The Kauffman Foundation, an entrepreneurship advocacy and research group, crunched the latest government figures and found that, in 2011, for which the latest Census numbers are available, new business starts jumped 5 percent over 2010, the largest year-over-year increase in more than a decade.
The rate had fallen every year since 2006, amounting to a 30 percent freefall over that period.
In addition, job creation by those new firms jumped 4.3 percent after dropping 31.7 percent in the previous four years, according to the report. Among the smallest of new businesses, ones with between one and four workers, the employment jump was even higher, at 5.9 percent over 2010.
Dane Stangler, Kauffman’s director of research and policy, acknowledged that “it would be ideal to have more recent data” but said the report should serve as a sign to policymakers that entrepreneurship is starting to rebound.
“This is a significant finding because it reinforces how important these young, small firms are to the economy,” Stangler said in a statement, echoing findings in the report that show about seven out of eight new businesses start small, with fewer than five employees, and that those firms create about a million new jobs each year.
Researchers noted the improvement could have been even more substantial had it not been for the woefully slow recovery in the housing market. In their analysis, they found that metropolitan areas hit hardest by the housing collapse have been markedly slower to recover in terms of new business starts, too.
Nevertheless, the modest increases are a welcome sign for a sector that a growing number of economists credit with the vast majority of the nation’s job growth, and by extension, for an economy that showed yet another sign of sluggish growth on Wednesday.
A number of studies in recent years have shown that start-ups are in fact responsible for virtually all of the nation’s net new jobs (total gains minus total losses) every year.
The 2011 rebound was not limited to any one geographic area, but ratherit appeared to be uniformly spread across the country, researchers said.

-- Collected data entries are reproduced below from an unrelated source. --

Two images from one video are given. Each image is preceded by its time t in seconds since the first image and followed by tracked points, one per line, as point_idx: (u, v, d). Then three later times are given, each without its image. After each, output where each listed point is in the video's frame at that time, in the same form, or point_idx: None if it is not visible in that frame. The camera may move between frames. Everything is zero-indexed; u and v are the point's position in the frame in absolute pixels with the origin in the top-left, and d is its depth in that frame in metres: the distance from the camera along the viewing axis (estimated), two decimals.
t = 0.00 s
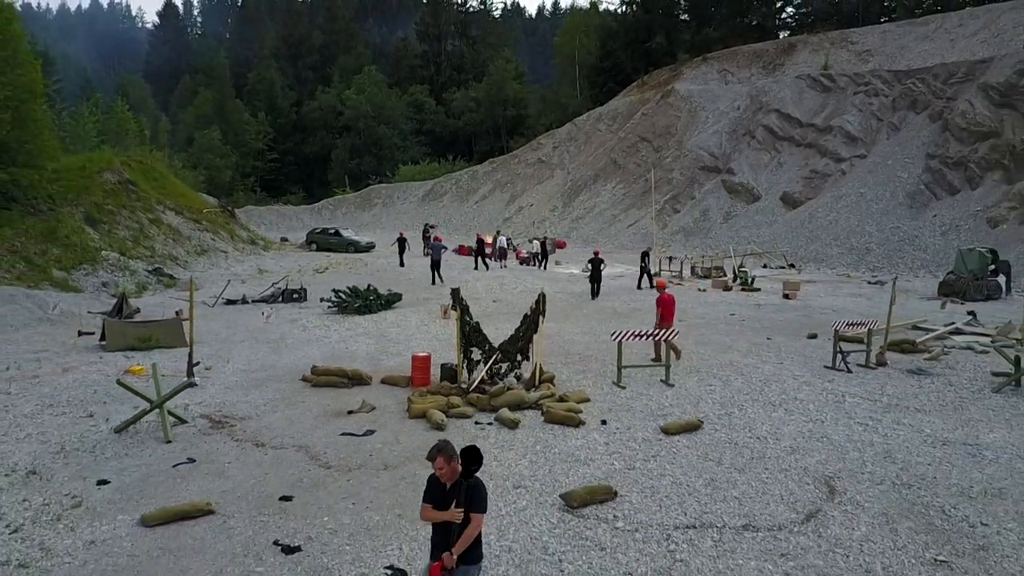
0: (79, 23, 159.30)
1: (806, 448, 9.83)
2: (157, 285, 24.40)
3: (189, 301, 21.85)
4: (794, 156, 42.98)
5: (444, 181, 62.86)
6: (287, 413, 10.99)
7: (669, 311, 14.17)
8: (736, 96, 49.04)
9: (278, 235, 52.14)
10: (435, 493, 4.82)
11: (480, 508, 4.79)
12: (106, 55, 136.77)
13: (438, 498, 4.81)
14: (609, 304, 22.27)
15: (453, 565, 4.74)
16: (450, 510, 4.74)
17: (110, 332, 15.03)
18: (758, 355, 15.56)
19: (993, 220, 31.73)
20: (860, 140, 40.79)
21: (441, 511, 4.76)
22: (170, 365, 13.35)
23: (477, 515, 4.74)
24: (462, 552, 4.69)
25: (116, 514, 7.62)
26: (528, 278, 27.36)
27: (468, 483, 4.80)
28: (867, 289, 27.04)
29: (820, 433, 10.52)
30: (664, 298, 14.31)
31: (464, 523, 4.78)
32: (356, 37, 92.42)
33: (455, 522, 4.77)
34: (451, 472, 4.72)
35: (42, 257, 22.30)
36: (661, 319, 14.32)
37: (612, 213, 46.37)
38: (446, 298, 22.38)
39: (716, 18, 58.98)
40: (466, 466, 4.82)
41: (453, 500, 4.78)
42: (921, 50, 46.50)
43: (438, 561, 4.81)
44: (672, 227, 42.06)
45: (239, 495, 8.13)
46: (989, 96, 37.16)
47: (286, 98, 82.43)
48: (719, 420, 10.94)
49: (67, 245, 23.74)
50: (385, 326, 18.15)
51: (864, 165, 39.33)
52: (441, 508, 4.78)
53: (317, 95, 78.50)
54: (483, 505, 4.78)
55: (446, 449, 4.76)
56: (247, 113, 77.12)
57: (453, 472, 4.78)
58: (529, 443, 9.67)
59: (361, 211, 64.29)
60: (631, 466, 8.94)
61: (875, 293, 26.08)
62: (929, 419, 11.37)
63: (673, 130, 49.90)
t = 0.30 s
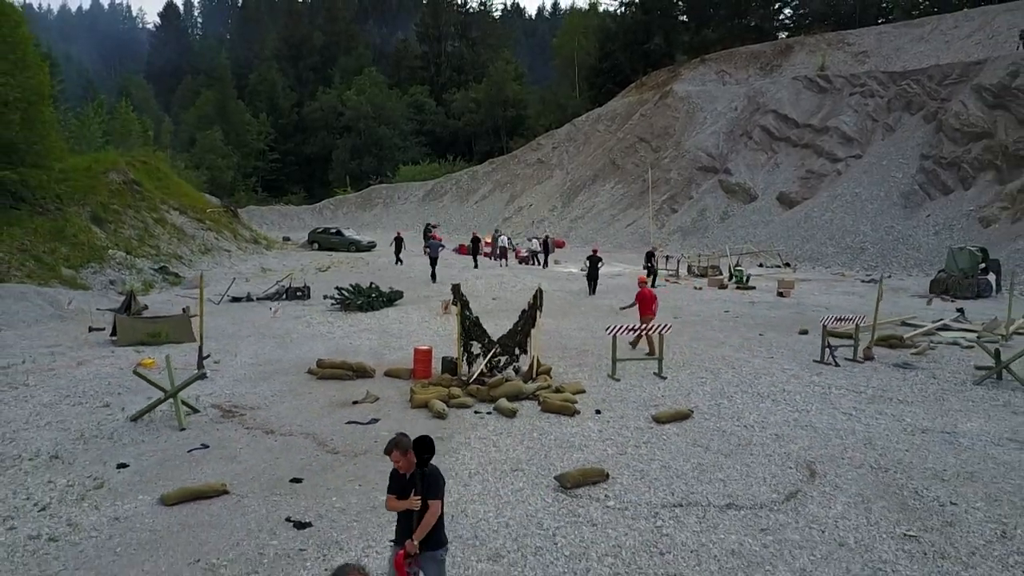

Between 2009 and 2010, for example, new business formation rates increased in fewer than 10 percent of states. One year later, rates rose in nearly 90 percent of states.
“Seeing new firms and the accompanying job growth spread across the country paints a heartening economic picture of the U.S.,” wrote Ian Hathaway, one of the report’s co-authors and an economic advisor at Engine, an advocacy group for entrepreneurs.